Count the lines in the items below that contain the string "qCreatedBy" and give only that number.
....
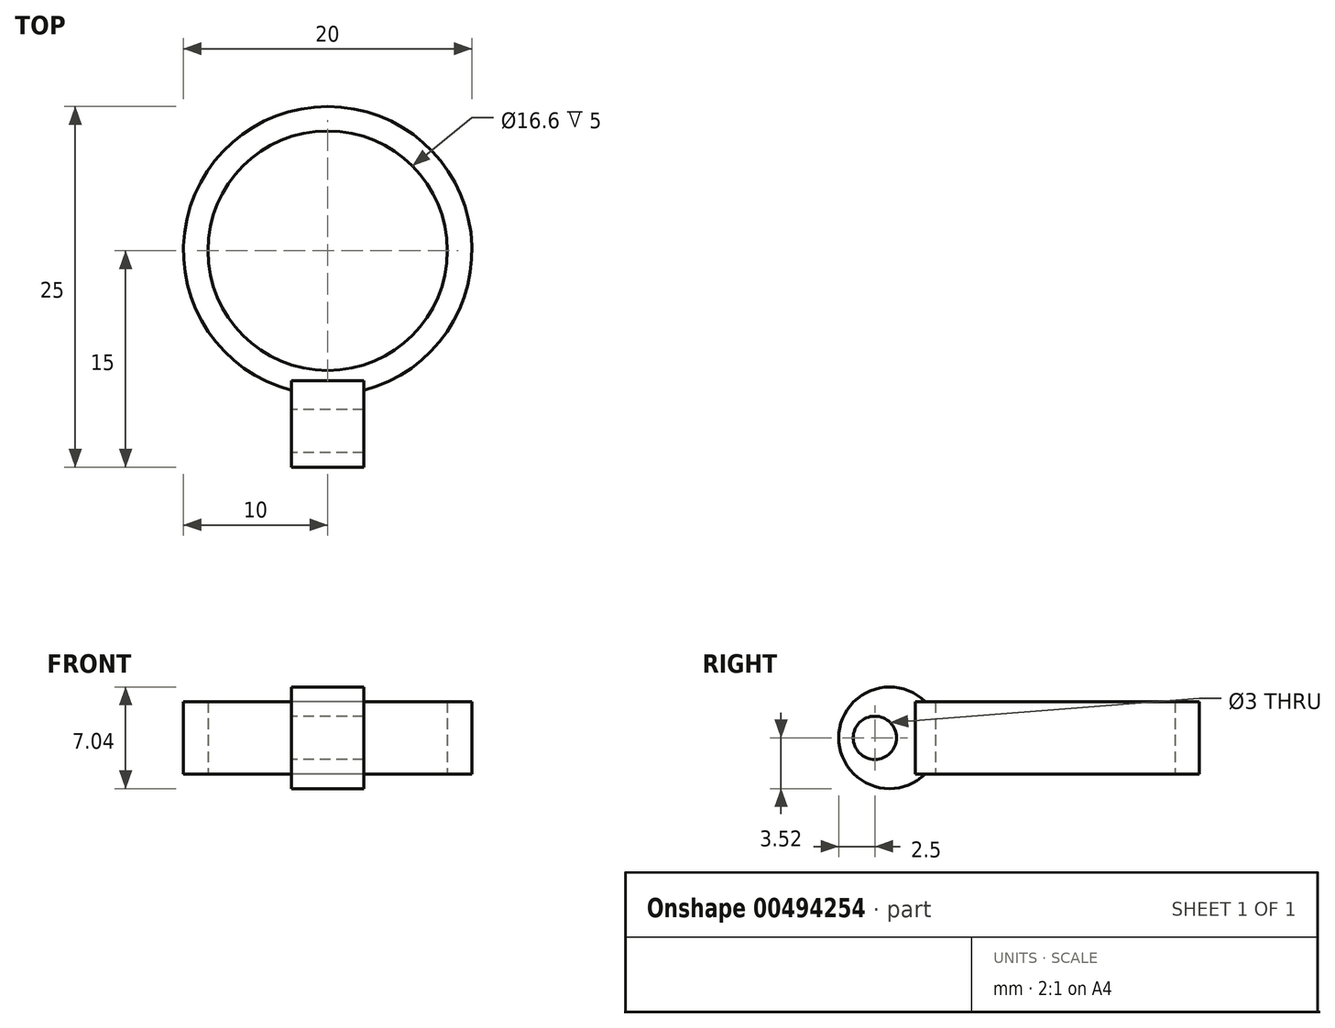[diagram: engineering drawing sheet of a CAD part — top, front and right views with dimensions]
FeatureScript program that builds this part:
annotation { "Feature Type Name" : "Feature", "Feature Type Description" : "" }
export const myFeature = defineFeature(function(context is Context, id is Id, definition is map)
    precondition{}
    {
        {
            var Q0;
            Q0=qCreatedBy(makeId("Top.planeOp"),FACE);
            var sketch = newSketch(context, id + "F0", { "sketchPlane" : qUnion([Q0])});
            skCircle(sketch, "E0", {"center": v(0, 0) * mm, "radius": 8.3 * mm});
            skCircle(sketch, "E1", {"center": v(0, 0) * mm, "radius": 10 * mm});
            skPoint(sketch, "E2", {"position": v(0, -10) * mm});
            skSolve(sketch);
        }
        {
            var Q0;
            Q0=makeQuery(id+"F0.imprint","IMPRINT",FACE,{"disambiguationData":[TD([[makeQuery(id+"F0.imprint","IMPRINT",EDGE,{"derivedFrom":sQuery(id+"F0.wireOp",EDGE,"E0")}),-1.0]])]});
            extrude(context, id + "F1", {"entities" : qUnion([Q0]), "depth" : 5 * mm, "offsetDistance" : 25 * mm});
        }
        {
            var Q0;
            Q0=qCreatedBy(makeId("Right.planeOp"),FACE);
            var sketch = newSketch(context, id + "F2", { "sketchPlane" : qUnion([Q0])});
            skLineSegment(sketch, "E3", {"start": v(0, 0) * mm, "end": v(0, 2.5) * mm, "construction": true});
            skLineSegment(sketch, "E4", {"start": v(0, 2.5) * mm, "end": v(-10, 2.5) * mm, "construction": true});
            skLineSegment(sketch, "E5", {"start": v(-10, 2.5) * mm, "end": v(-15, 2.5) * mm, "construction": true});
            skCircle(sketch, "E6", {"center": v(-12.5, 2.5) * mm, "radius": 1.5 * mm});
            skLineSegment(sketch, "E7", {"start": v(0, 2.5) * mm, "end": v(0, 5) * mm, "construction": true});
            skLineSegment(sketch, "E8", {"start": v(0, 5) * mm, "end": v(-9, 5) * mm, "construction": true});
            skLineSegment(sketch, "E9", {"start": v(-9, 5) * mm, "end": v(-14, 5) * mm, "construction": true});
            skLineSegment(sketch, "E10", {"start": v(0, 0) * mm, "end": v(-9, 0) * mm, "construction": true});
            skLineSegment(sketch, "E11", {"start": v(-9, 0) * mm, "end": v(-14, 0) * mm, "construction": true});
            skArc(sketch, "E12", {"start": v(-9, 5) * mm, "mid": v(-15, 2.5) * mm, "end": v(-9, 0) * mm});
            skLineSegment(sketch, "E13", {"start": v(-9, 5) * mm, "end": v(-9, 0) * mm});
            skSolve(sketch);
        }
        {
            var Q0;
            Q0=makeQuery(id+"F2.imprint","IMPRINT",FACE,{"disambiguationData":[TD([[makeQuery(id+"F2.imprint","IMPRINT",EDGE,{"derivedFrom":sQuery(id+"F2.wireOp",EDGE,"E6")}),-1.0]])]});
            extrude(context, id + "F3", {"entities" : qUnion([Q0]), "operationType" : NewBodyOperationType.ADD, "depth" : 5 * mm, "offsetDistance" : 25 * mm, "symmetric" : true});
        }
    });
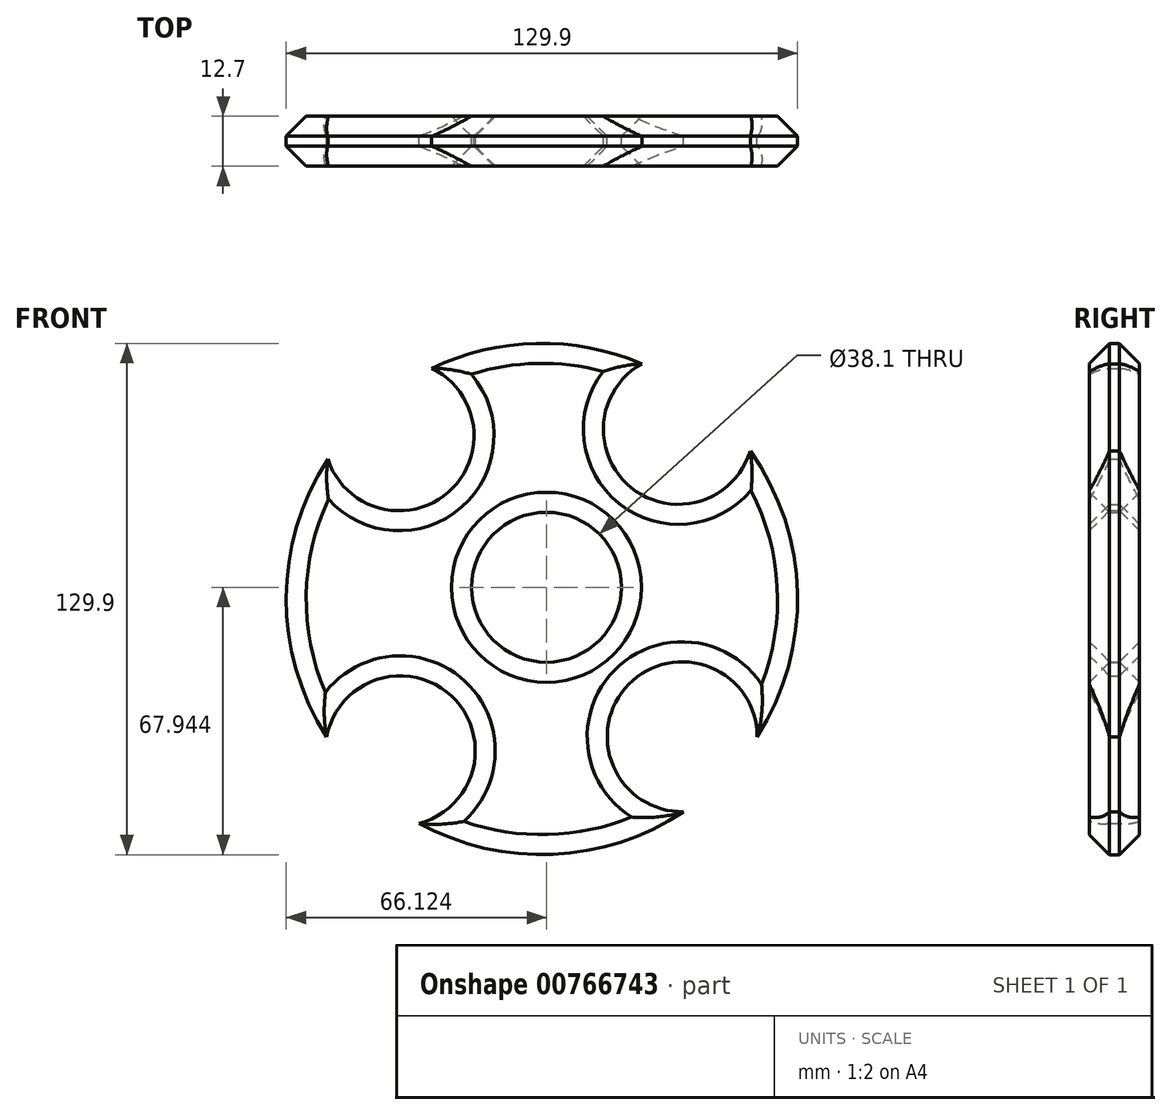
....
Result –
2